**Exercise directions:** Convert every line of the records below into a numbered list, leaving out blank lines and the pictures.

**Exercise inputs:**
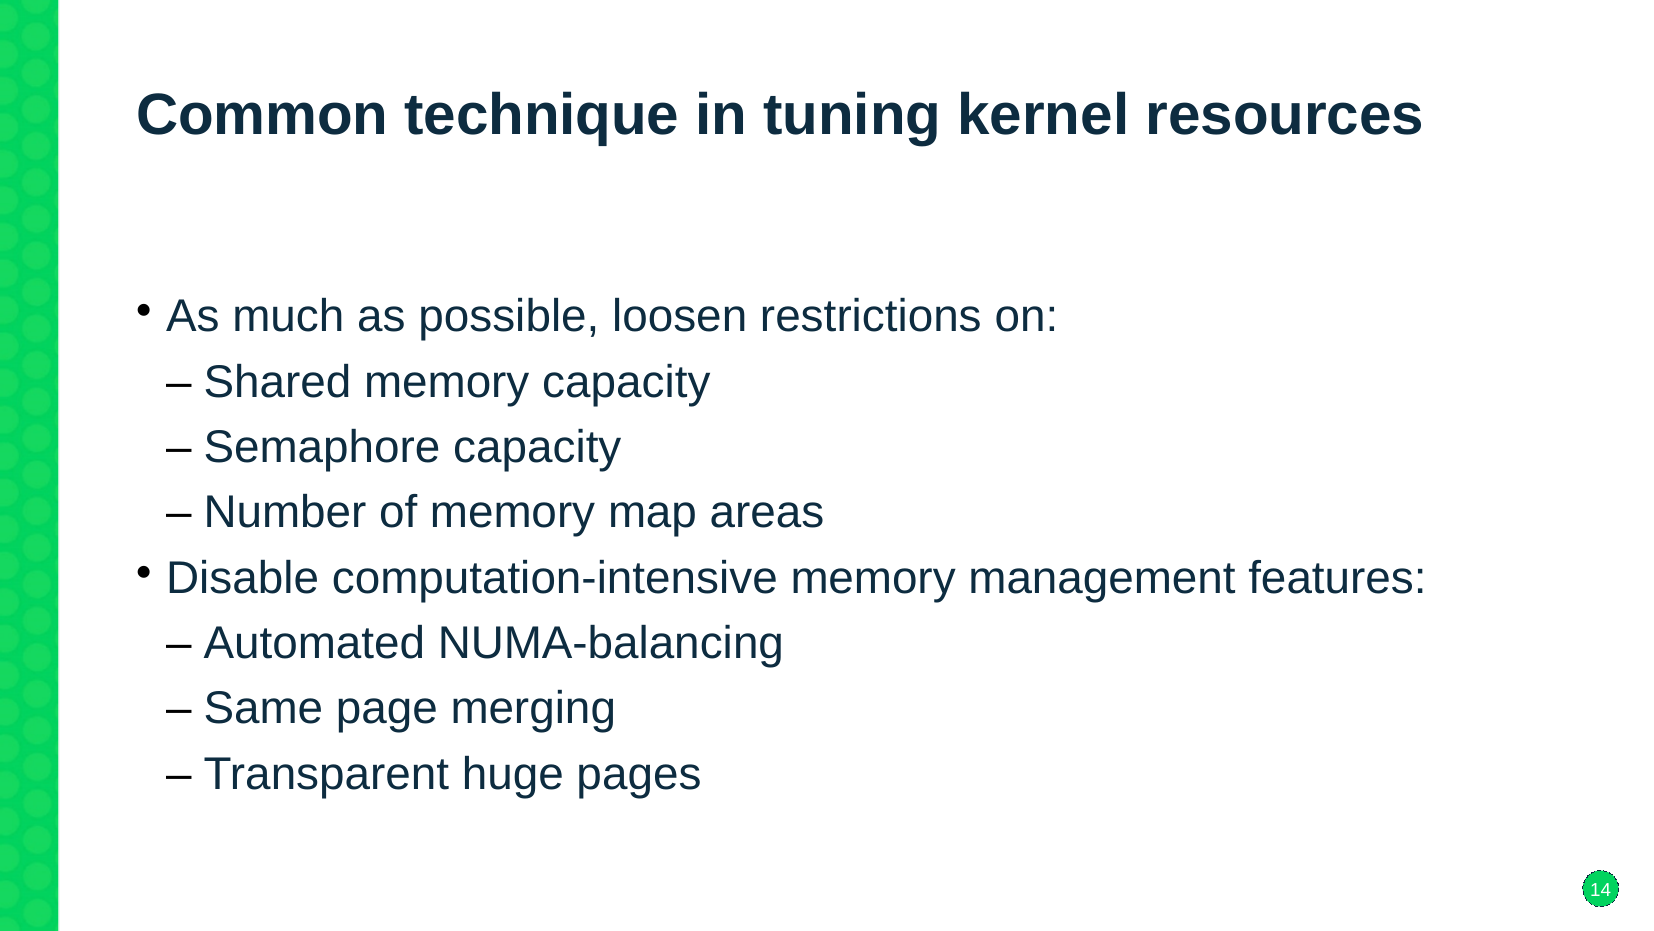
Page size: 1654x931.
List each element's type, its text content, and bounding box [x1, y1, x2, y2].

picture [0, 0, 76, 931]
title Common technique in tuning kernel resources [121, 37, 1531, 193]
list As much as possible, loosen restrictions on: Shared memory capacity Semaphore capacity Number of memory map areas Disable computation-intensive memory management features: Automated NUMA-balancing Same page merging Transparent huge pages [121, 217, 1531, 826]
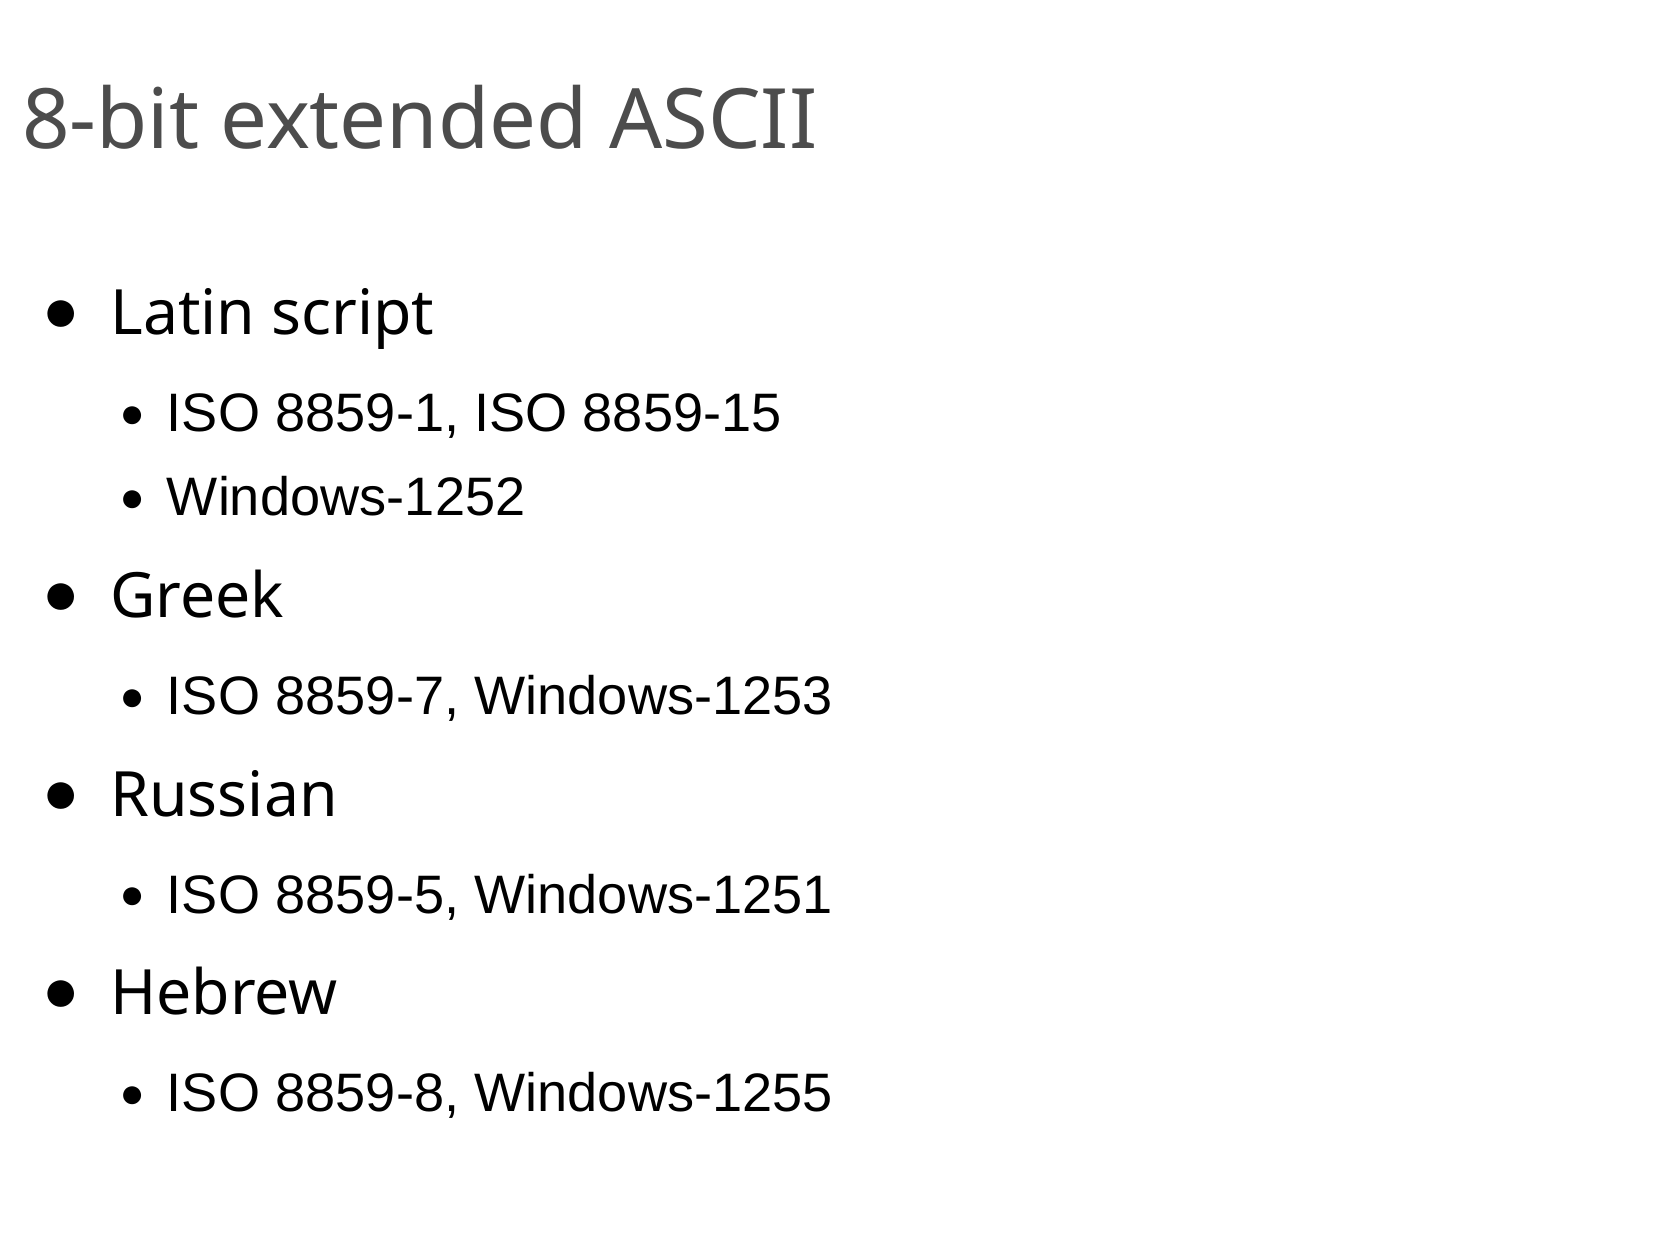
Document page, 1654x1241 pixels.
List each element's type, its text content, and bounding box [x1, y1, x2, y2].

title 8-bit extended ASCII [22, 26, 1654, 205]
list Latin script ISO 8859-1, ISO 8859-15 Windows-1252 Greek ISO 8859-7, Windows-1253 Russian ISO 8859-5, Windows-1251 Hebrew ISO 8859-8, Windows-1255 [25, 233, 1654, 1158]
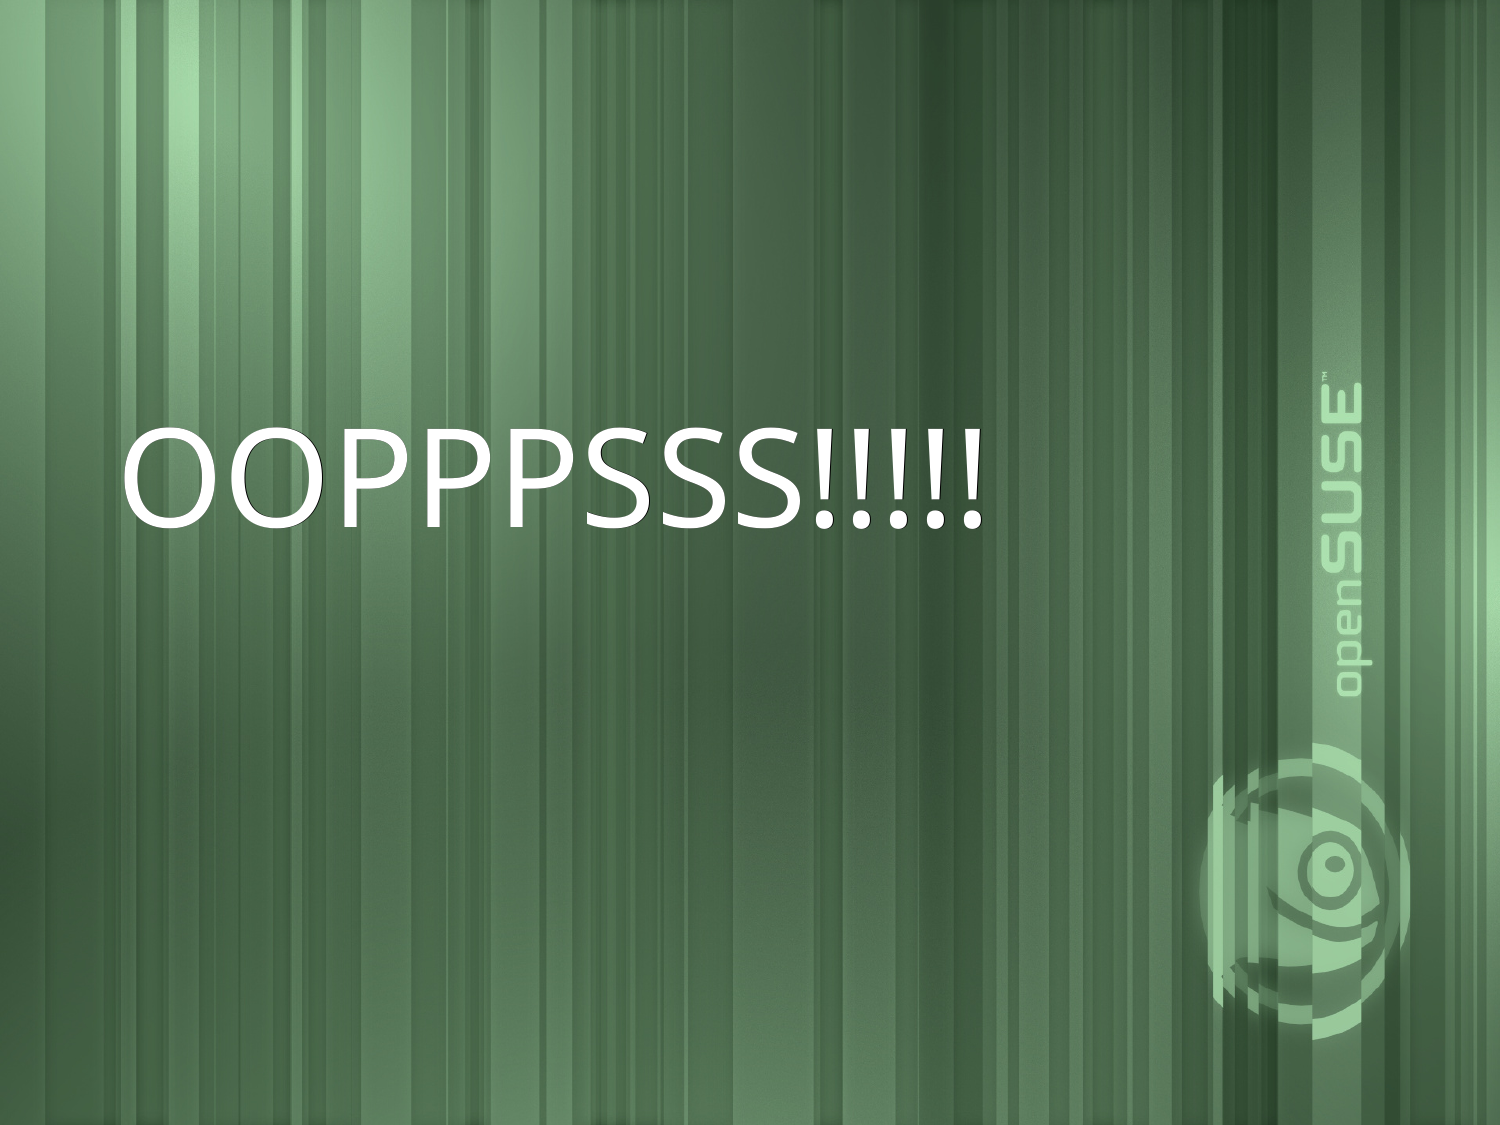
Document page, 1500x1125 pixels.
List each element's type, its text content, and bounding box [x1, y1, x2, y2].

title OOPPPSSS!!!!! [116, 265, 1329, 681]
picture [0, 0, 1500, 1125]
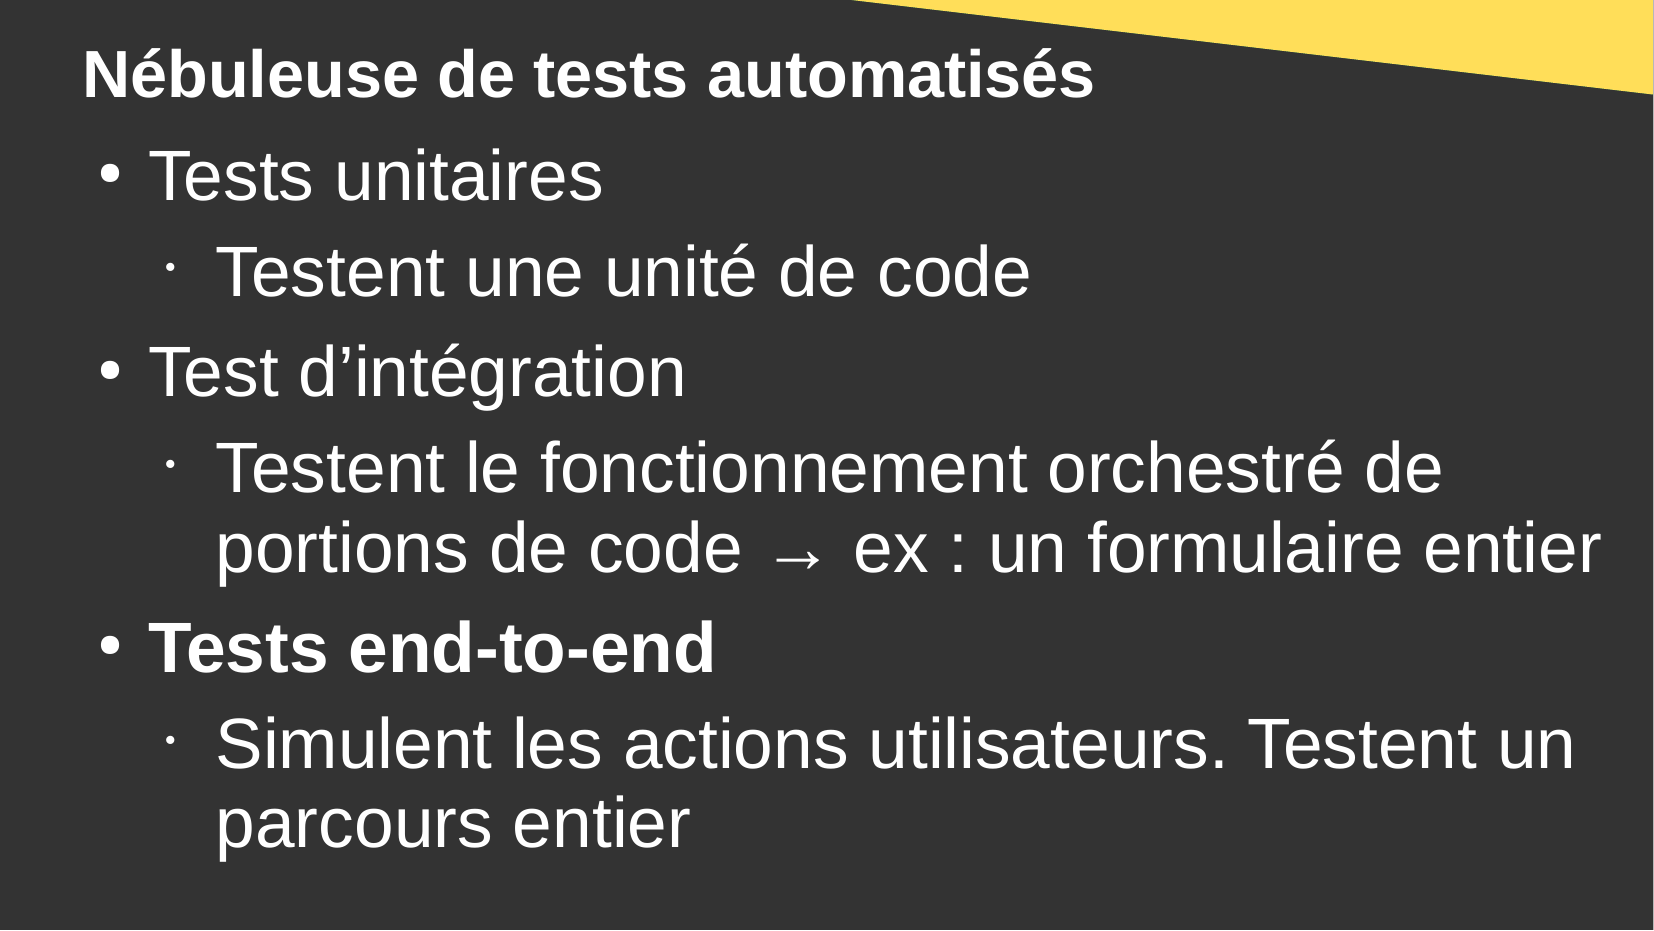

**Solution below:**
1. Page size: 1654x931.
2. List each element's type, its text content, and bounding box [x1, y1, x2, y2].
3. picture [0, 0, 76, 931]
4. title Common technique in tuning kernel resources [121, 37, 1531, 193]
5. list As much as possible, loosen restrictions on: Shared memory capacity Semaphore capacity Number of memory map areas Disable computation-intensive memory management features: Automated NUMA-balancing Same page merging Transparent huge pages [121, 217, 1531, 826]
6. Document page, 1654x1241 pixels.
7. List each element's type, its text content, and bounding box [x1, y1, x2, y2].
8. title 8-bit extended ASCII [22, 26, 1654, 205]
9. list Latin script ISO 8859-1, ISO 8859-15 Windows-1252 Greek ISO 8859-7, Windows-1253 Russian ISO 8859-5, Windows-1251 Hebrew ISO 8859-8, Windows-1255 [25, 233, 1654, 1158]
10. Document page, 1500x1125 pixels.
11. List each element's type, its text content, and bounding box [x1, y1, x2, y2].
12. title OOPPPSSS!!!!! [116, 265, 1329, 681]
13. picture [0, 0, 1500, 1125]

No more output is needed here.